El evangelista Juan nos cuenta acerca del ministerio del Espíritu Santo que mora en nosotros. Este es un acto del Espíritu Santo que ocurre en todos los creyentes en el momento de la creencia y es un regalo eterno de Dios. El Espíritu Santo hace del creyente su morada permanente para siempre.


El segundo ministerio se ve en la carta de Pablo a los Efesios. Aquí Pablo habla sobre el ministerio de la llenura del Espíritu Santo. Él dice que el problema de la llenura está en quién tiene el control: tú o Él. Su llenura sirve para afectar nuestra santificación y cuando nos rendimos a Él, nos llena. El efecto final de esta llenura es que tenemos el poder para servir a Dios. Mientras más cedemos al control del Espíritu Santo que mora en nosotros, más nos llena y nos faculta para servir.

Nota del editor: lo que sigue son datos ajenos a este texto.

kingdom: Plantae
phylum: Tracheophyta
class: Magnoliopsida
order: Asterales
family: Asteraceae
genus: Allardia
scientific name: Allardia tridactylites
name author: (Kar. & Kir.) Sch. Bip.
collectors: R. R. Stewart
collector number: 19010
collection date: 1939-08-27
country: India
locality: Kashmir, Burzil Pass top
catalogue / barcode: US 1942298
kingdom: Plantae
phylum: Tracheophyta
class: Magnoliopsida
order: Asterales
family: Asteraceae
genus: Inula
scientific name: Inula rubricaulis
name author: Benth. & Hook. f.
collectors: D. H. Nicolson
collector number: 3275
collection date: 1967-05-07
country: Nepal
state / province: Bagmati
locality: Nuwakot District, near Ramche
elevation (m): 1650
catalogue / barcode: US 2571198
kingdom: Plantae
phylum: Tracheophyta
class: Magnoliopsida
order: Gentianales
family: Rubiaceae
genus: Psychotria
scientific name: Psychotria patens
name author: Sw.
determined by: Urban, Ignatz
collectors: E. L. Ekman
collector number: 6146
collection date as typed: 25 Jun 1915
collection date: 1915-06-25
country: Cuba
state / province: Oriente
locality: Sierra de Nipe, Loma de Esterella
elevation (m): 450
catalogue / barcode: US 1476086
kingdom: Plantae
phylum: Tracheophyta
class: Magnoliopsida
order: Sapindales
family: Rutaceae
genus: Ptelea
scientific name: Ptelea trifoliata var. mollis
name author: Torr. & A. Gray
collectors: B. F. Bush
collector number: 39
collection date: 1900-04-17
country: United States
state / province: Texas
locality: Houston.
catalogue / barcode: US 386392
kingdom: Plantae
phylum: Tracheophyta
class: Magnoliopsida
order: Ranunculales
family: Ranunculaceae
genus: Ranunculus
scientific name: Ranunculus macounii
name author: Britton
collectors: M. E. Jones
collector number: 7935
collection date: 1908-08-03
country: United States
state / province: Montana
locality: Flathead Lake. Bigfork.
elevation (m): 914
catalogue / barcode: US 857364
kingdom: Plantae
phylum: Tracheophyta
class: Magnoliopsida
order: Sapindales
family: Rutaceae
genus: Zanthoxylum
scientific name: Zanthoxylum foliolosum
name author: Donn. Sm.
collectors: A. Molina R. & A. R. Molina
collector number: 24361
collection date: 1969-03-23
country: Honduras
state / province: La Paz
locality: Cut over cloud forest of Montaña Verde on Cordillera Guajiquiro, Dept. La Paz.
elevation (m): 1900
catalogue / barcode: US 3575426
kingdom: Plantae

Finalmente, en Gálatas, Pablo habla de caminar en el Espíritu. Cuando caminamos en el Espíritu confiamos en los recursos del Espíritu para obedecer a Dios, vencer la carne y producir el fruto del Espíritu en nuestras vidas. Al rendirnos a Él, nos libera de la carne y ayuda a producir fruto (el carácter de Dios) en nosotros. Cuando cedemos a la obra del Espíritu Santo, Él nos convierte en lo que fuimos creados para ser... un pueblo santo que sirve a un Dios santo. ¡Ese es el Espíritu Santo!


Dos preguntas: ¿Sabes que estás habitado por el Espíritu Santo? ¿Ves la evidencia del trabajo del Espíritu Santo en tu vida?